Teresa hurried to the site and had the workmen begin raising the walls of the chapel immediately, but as this would still take too long, she obtained permission from the bishop for a temporary chapel. Once the chapel was done, Mass was celebrated there, and while receiving communion, Teresa saw a vision of the priest thanking her most graciously as he prepared to ascend to Heaven.
Then there’s St. Catherine of Siena who, while being beside her holy dying father, learned that her father would nevertheless still briefly land in Purgatory. Catherine thus begged God to allow her to expiate through her sufferings the purgatorial stint of her father and her request was granted. Her father died happily while Catherine from then on was intermittently seized with violent pains that she bore to the end of her eartly life.
Our favorite St. Padre Pio, in his lifetime, had encounters with people who had died. One day in the 1920s, he was praying in the choir loft when he heard a crash as a candelabra fell from the main altar.

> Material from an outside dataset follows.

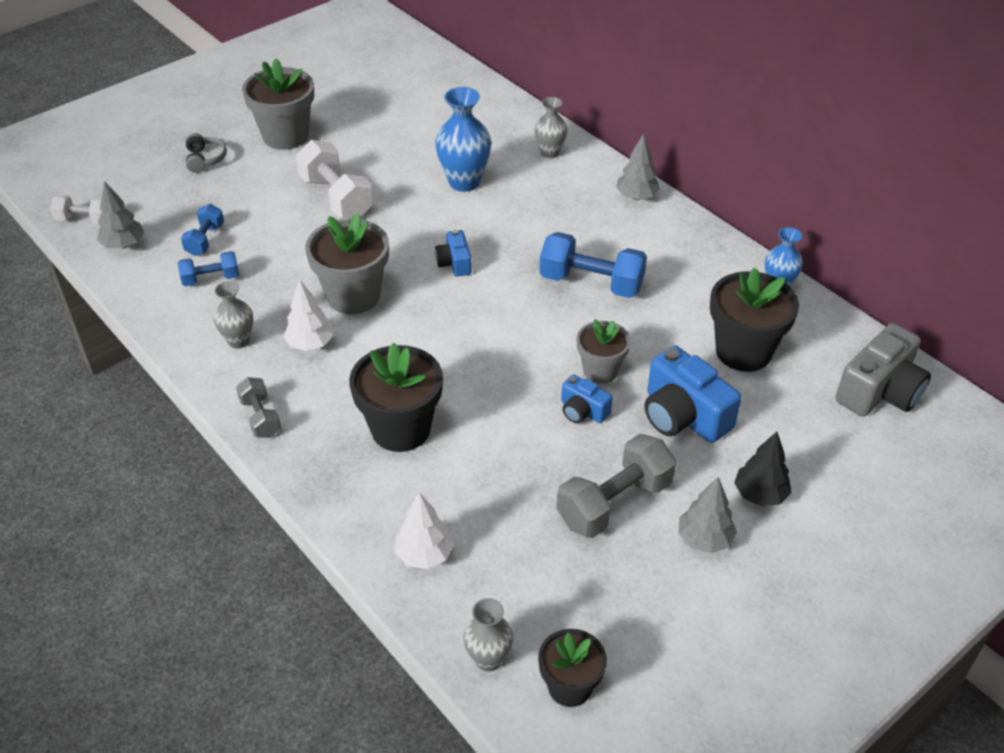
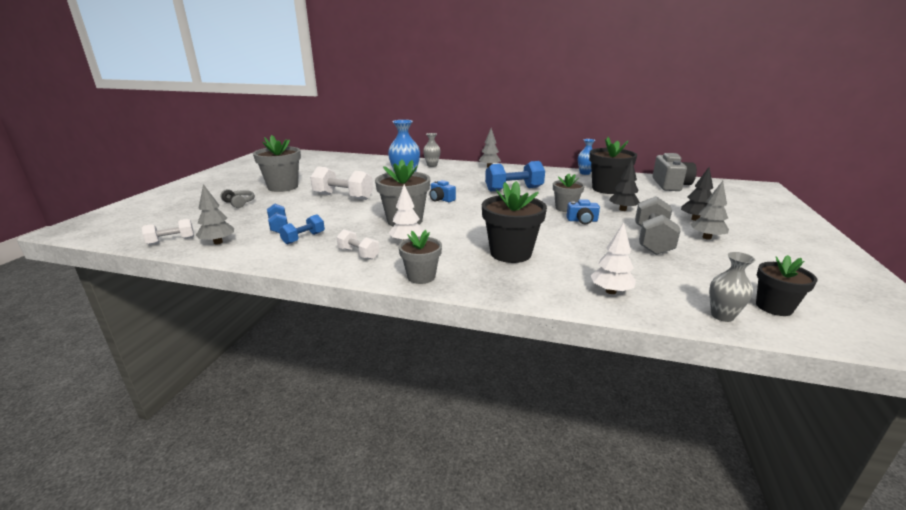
camera: 35 degrees left, 20 degrees down
grey vase [214,281,253,349] -> white dumbbell [337,229,379,260]
grey dumbbell [236,377,281,438] -> grey flower pot [398,230,442,284]
blue camera [645,346,742,443] -> black tree [609,160,640,211]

Then Padre Pio saw a figure he assumed to be a young friar. The friar turned to him and said: “I am doing my Purgatory here. I was a student in this friary, so now I have to make amends for the errors I committed while I was here, for my lack of diligence in doing my duty in this church.”
The friar disclosed he had been in Purgatory for sixty years, and after requesting Padre Pio’s prayers, he vanished. Of course, Padre Pio prayed for his deliverance.
Suggestion to readers: Please search in Google St. Gertrude’s prayer for the souls in Purgatory. The 1,000 souls you will release from purgation each time will surely be grateful.